__Required action__: An identical transcription of the records is required.

(Stored entries)
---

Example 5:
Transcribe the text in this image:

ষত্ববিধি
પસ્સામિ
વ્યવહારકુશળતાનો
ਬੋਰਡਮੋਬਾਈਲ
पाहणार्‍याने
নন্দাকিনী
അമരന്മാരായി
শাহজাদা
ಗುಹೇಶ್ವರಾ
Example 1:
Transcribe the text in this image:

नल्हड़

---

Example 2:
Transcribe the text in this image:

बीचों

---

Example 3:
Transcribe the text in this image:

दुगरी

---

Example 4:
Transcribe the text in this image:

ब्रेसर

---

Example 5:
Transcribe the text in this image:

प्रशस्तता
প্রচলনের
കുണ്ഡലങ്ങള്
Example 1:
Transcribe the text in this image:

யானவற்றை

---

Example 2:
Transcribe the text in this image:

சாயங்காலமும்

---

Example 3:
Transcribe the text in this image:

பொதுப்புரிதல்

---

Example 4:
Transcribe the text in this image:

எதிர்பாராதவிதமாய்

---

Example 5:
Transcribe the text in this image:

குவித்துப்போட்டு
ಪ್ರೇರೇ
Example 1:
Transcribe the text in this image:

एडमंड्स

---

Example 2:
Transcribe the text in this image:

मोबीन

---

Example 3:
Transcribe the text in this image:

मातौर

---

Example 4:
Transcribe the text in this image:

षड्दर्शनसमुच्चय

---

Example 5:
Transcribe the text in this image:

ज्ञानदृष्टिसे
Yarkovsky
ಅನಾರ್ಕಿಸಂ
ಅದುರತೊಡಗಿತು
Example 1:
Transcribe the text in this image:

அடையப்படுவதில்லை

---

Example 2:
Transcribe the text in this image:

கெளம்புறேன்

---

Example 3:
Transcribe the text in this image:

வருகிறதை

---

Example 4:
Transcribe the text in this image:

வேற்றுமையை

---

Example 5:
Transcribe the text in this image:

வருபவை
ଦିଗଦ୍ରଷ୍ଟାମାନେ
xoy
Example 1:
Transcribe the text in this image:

__The completed task__:
---

Example 5:
Transcribe the text in this image:

ষত্ববিধি
પસ્સામિ
વ્યવહારકુશળતાનો
ਬੋਰਡਮੋਬਾਈਲ
पाहणार्‍याने
নন্দাকিনী
അമരന്മാരായി
শাহজাদা
ಗುಹೇಶ್ವರಾ
Example 1:
Transcribe the text in this image:

नल्हड़

---

Example 2:
Transcribe the text in this image:

बीचों

---

Example 3:
Transcribe the text in this image:

दुगरी

---

Example 4:
Transcribe the text in this image:

ब्रेसर

---

Example 5:
Transcribe the text in this image:

प्रशस्तता
প্রচলনের
കുണ്ഡലങ്ങള്
Example 1:
Transcribe the text in this image:

யானவற்றை

---

Example 2:
Transcribe the text in this image:

சாயங்காலமும்

---

Example 3:
Transcribe the text in this image:

பொதுப்புரிதல்

---

Example 4:
Transcribe the text in this image:

எதிர்பாராதவிதமாய்

---

Example 5:
Transcribe the text in this image:

குவித்துப்போட்டு
ಪ್ರೇರೇ
Example 1:
Transcribe the text in this image:

एडमंड्स

---

Example 2:
Transcribe the text in this image:

मोबीन

---

Example 3:
Transcribe the text in this image:

मातौर

---

Example 4:
Transcribe the text in this image:

षड्दर्शनसमुच्चय

---

Example 5:
Transcribe the text in this image:

ज्ञानदृष्टिसे
Yarkovsky
ಅನಾರ್ಕಿಸಂ
ಅದುರತೊಡಗಿತು
Example 1:
Transcribe the text in this image:

அடையப்படுவதில்லை

---

Example 2:
Transcribe the text in this image:

கெளம்புறேன்

---

Example 3:
Transcribe the text in this image:

வருகிறதை

---

Example 4:
Transcribe the text in this image:

வேற்றுமையை

---

Example 5:
Transcribe the text in this image:

வருபவை
ଦିଗଦ୍ରଷ୍ଟାମାନେ
xoy
Example 1:
Transcribe the text in this image:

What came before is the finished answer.